On pressentait ce disque. Non que Lisa Cat-Berro soit une musicienne prévisible, loin de là, mais différents indices, tels de petits cailloux semés sur son chemin onirique, étaient annonciateurs d’un virage dans sa trajectoire musicale. Ainsi ces mélodies en forme de miniatures composées pour l’album Broderies d’Armel Dupas, qui ressemblaient à s’y méprendre à des chansons sans paroles. Ainsi ces reprises, instrumentales certes, de Neil Young ou Joni Mitchell sur Inside Air en 2013, deux artistes majeurs de la sphère du songwriting et sources d’inspiration en provenance d’un univers composite, folk, rock et pop intimement mêlés. La chanteuse patientait derrière la saxophoniste, elle ne demandait qu’à éclore et les dernières années écoulées lui ont permis de réaliser un vieux rêve qui a des allures d’évidence.

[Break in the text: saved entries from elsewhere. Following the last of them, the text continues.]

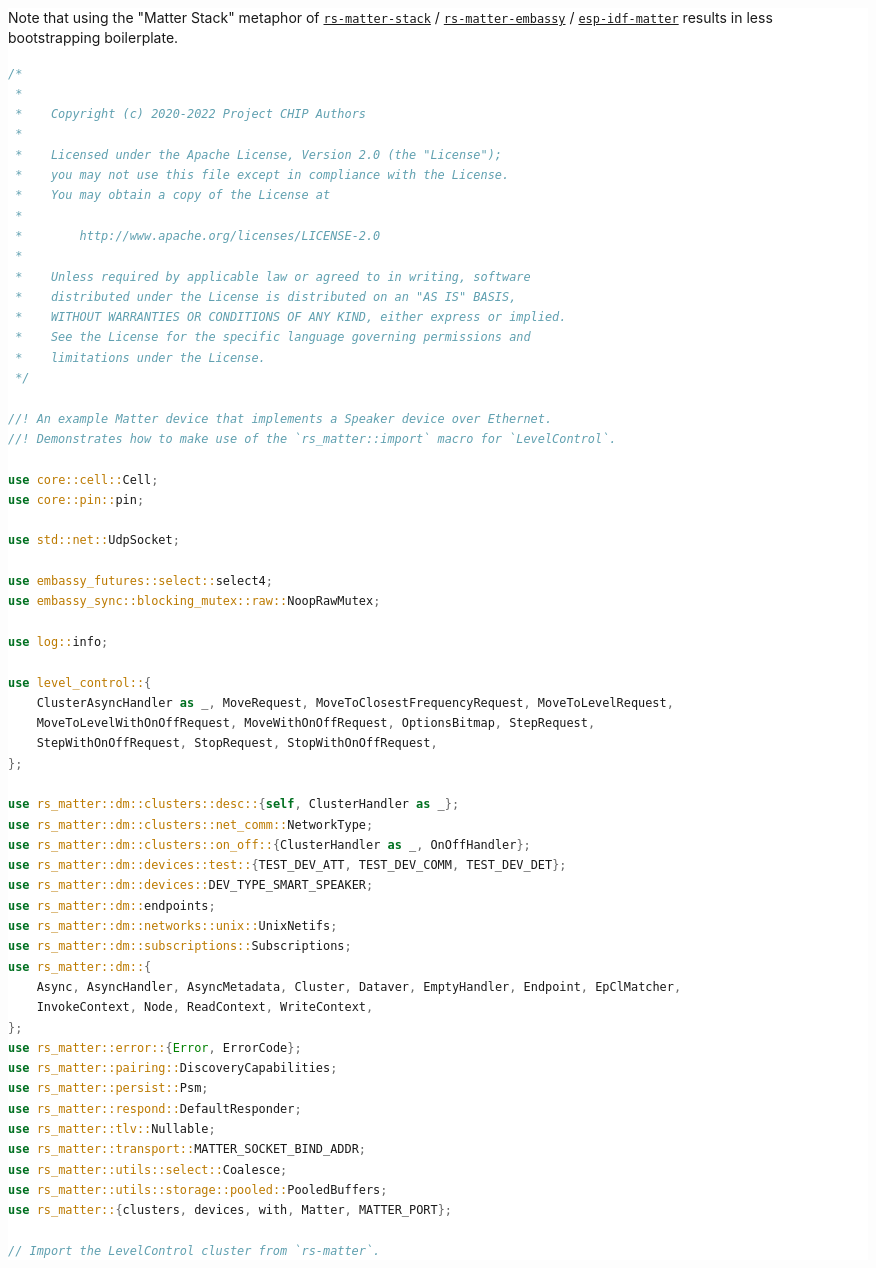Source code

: Note that using the "Matter Stack" metaphor of [`rs-matter-stack`](https://github.com/ivmarkov/rs-matter-stack) / [`rs-matter-embassy`](https://github.com/ivmarkov/rs-matter-embassy) / [`esp-idf-matter`](https://github.com/ivmarkov/esp-idf-matter) results in less bootstrapping boilerplate.

```rust
/*
 *
 *    Copyright (c) 2020-2022 Project CHIP Authors
 *
 *    Licensed under the Apache License, Version 2.0 (the "License");
 *    you may not use this file except in compliance with the License.
 *    You may obtain a copy of the License at
 *
 *        http://www.apache.org/licenses/LICENSE-2.0
 *
 *    Unless required by applicable law or agreed to in writing, software
 *    distributed under the License is distributed on an "AS IS" BASIS,
 *    WITHOUT WARRANTIES OR CONDITIONS OF ANY KIND, either express or implied.
 *    See the License for the specific language governing permissions and
 *    limitations under the License.
 */

//! An example Matter device that implements a Speaker device over Ethernet.
//! Demonstrates how to make use of the `rs_matter::import` macro for `LevelControl`.

use core::cell::Cell;
use core::pin::pin;

use std::net::UdpSocket;

use embassy_futures::select::select4;
use embassy_sync::blocking_mutex::raw::NoopRawMutex;

use log::info;

use level_control::{
    ClusterAsyncHandler as _, MoveRequest, MoveToClosestFrequencyRequest, MoveToLevelRequest,
    MoveToLevelWithOnOffRequest, MoveWithOnOffRequest, OptionsBitmap, StepRequest,
    StepWithOnOffRequest, StopRequest, StopWithOnOffRequest,
};

use rs_matter::dm::clusters::desc::{self, ClusterHandler as _};
use rs_matter::dm::clusters::net_comm::NetworkType;
use rs_matter::dm::clusters::on_off::{ClusterHandler as _, OnOffHandler};
use rs_matter::dm::devices::test::{TEST_DEV_ATT, TEST_DEV_COMM, TEST_DEV_DET};
use rs_matter::dm::devices::DEV_TYPE_SMART_SPEAKER;
use rs_matter::dm::endpoints;
use rs_matter::dm::networks::unix::UnixNetifs;
use rs_matter::dm::subscriptions::Subscriptions;
use rs_matter::dm::{
    Async, AsyncHandler, AsyncMetadata, Cluster, Dataver, EmptyHandler, Endpoint, EpClMatcher,
    InvokeContext, Node, ReadContext, WriteContext,
};
use rs_matter::error::{Error, ErrorCode};
use rs_matter::pairing::DiscoveryCapabilities;
use rs_matter::persist::Psm;
use rs_matter::respond::DefaultResponder;
use rs_matter::tlv::Nullable;
use rs_matter::transport::MATTER_SOCKET_BIND_ADDR;
use rs_matter::utils::select::Coalesce;
use rs_matter::utils::storage::pooled::PooledBuffers;
use rs_matter::{clusters, devices, with, Matter, MATTER_PORT};

// Import the LevelControl cluster from `rs-matter`.
```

Huit ans séparent Good Days Bad Days de son prédécesseur. Un temps long qui s’est imposé à elle pour des raisons que Lisa Cat-Berro explique dans l’entretien qu’elle nous a accordé. Une quasi-décennie qui n’aura pas été marquée par l’inactivité mais au contraire mise à profit pour écrire et terminer aussi le travail commencé dans le sillage d’Inside Air, entourée des mêmes musiciens. Soit une coalition résolue à transporter cet élégant bagage musical dans les meilleures conditions : Julien Omé (guitare), Stéphane Decolly (basse) et Nicolas Larmignat (batterie). Il aura fallu patienter, c’est vrai, mais l’attente est largement récompensée. Alternant chansons et thèmes instrumentaux, Good Days Bad Days est un disque limpide, presque cristallin, à l’instar de « Water Girl » qui en est l’ouverture.

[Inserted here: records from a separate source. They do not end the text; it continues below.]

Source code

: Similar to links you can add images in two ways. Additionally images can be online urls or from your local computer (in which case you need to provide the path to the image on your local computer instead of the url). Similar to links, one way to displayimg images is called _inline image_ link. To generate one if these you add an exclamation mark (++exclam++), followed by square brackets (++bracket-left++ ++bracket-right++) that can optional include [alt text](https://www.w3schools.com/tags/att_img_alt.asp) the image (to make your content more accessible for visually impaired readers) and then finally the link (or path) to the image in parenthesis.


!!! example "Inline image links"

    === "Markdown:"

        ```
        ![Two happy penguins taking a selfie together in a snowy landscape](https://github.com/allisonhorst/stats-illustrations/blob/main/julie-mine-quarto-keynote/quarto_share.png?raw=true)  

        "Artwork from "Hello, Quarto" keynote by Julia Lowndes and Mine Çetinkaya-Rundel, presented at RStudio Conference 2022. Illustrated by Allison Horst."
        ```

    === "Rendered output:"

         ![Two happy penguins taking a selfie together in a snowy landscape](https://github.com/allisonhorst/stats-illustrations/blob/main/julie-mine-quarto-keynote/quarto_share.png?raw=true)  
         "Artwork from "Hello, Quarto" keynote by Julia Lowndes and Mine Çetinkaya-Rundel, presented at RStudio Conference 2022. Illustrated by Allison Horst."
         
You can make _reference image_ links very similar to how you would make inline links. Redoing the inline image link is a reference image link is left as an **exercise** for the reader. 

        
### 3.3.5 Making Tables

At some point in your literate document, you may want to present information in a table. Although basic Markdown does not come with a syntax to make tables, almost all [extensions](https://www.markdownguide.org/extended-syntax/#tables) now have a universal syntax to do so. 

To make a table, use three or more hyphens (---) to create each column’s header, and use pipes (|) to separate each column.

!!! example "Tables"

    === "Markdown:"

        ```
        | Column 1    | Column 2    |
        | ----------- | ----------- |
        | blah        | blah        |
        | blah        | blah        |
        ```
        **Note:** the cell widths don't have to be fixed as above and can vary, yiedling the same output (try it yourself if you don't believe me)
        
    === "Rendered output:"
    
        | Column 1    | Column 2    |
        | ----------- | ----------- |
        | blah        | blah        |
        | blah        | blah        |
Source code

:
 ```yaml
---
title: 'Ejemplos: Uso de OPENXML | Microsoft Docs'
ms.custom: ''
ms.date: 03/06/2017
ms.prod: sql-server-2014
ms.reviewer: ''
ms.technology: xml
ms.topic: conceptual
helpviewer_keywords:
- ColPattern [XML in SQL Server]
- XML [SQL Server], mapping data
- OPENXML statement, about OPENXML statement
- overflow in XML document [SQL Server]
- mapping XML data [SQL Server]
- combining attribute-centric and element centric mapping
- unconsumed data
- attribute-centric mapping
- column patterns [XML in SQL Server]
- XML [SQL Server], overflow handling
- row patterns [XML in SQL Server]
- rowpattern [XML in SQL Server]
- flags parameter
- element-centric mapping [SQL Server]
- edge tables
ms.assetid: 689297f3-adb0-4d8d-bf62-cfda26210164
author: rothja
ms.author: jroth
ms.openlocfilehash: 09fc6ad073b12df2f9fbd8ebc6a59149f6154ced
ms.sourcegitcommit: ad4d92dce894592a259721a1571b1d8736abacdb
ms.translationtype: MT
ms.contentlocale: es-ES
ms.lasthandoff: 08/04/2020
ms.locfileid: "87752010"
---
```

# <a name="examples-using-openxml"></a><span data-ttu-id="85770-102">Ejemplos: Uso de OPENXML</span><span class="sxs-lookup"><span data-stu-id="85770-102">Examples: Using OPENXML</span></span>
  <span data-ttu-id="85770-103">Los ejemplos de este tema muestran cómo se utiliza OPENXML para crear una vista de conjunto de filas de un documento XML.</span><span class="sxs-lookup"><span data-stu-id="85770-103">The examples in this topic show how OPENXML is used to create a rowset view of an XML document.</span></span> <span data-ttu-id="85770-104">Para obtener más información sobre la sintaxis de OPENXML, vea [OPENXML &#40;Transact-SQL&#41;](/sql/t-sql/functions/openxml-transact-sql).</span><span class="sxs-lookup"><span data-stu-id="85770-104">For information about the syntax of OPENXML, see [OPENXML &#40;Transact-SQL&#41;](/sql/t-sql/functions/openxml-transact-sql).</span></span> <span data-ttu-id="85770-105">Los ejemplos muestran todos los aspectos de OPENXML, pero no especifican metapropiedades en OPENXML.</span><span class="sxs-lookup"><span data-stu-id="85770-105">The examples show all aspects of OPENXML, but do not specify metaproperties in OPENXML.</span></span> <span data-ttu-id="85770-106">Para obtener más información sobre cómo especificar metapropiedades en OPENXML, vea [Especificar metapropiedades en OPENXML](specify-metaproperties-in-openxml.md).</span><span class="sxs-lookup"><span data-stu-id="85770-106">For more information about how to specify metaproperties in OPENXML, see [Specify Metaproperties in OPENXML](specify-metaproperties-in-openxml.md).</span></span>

C’est un groupe solidaire qui cisèle les mélodies de ce jazz folk (ou folk jazz, c’est au choix), aux couleurs tantôt électriques, tantôt acoustiques, autant de variations qui soulignent le travail d’orfèvre de Julien Omé. La voix de Lisa Cat-Berro – héritière en ligne directe du chant de Joni Mitchell – est empreinte de douceur et d’assurance à la fois. Comme l’est celle de son saxophone, toujours aussi sensible et dont elle est rien d’autre que l’alter ego charnel. La prononciation des textes – tous en anglais parce que c’est souvent ainsi qu’ils adviennent – est un sans-faute qu’on ne manquera pas de souligner parce qu’une telle qualité n’est pas si courante. Des invités surgissent, leur voix épousant alors la musique selon un principe de collage déjà mis en œuvre sur Inside Air (avec un discours de Winston Churchill) : Jiddu Krishnamurti, penseur indien, se penche sur la question de la « Reincarnation » ; l’actrice Anouk Grimberg dit une lettre autrefois lue par Romy Schneider dans César et Rosalie, le film de Claude Sautet. Tous les thèmes chers à la saxophoniste sont au cœur de ce nouveau disque : l’amour bien sûr et parfois l’attente ou la tristesse qu’il peut susciter, le temps qui passe, tous ces cycles qui font une vie et sonnent parfois comme des renaissances. Les bons et les mauvais jours. Et puis, comme un appel venu des profondeurs d’une poésie d’autrefois, il y a cette image d’une femme aquatique et mystérieuse, proche cousine d’une naïade. Lisa Cat-Berro est de l’école romantique, on l’aura compris.

Good Days Bad Days, un tel titre dit ce qu’est la vie, avec ses hauts et ses bas. Pour Lisa Cat-Berro, il appartient à la première catégorie et pourrait constituer un repère : celui de l’avènement d’une musicienne dont la panoplie s’est enrichie d’une voix supplémentaire, devenant ainsi plus que jamais une enchanteuse.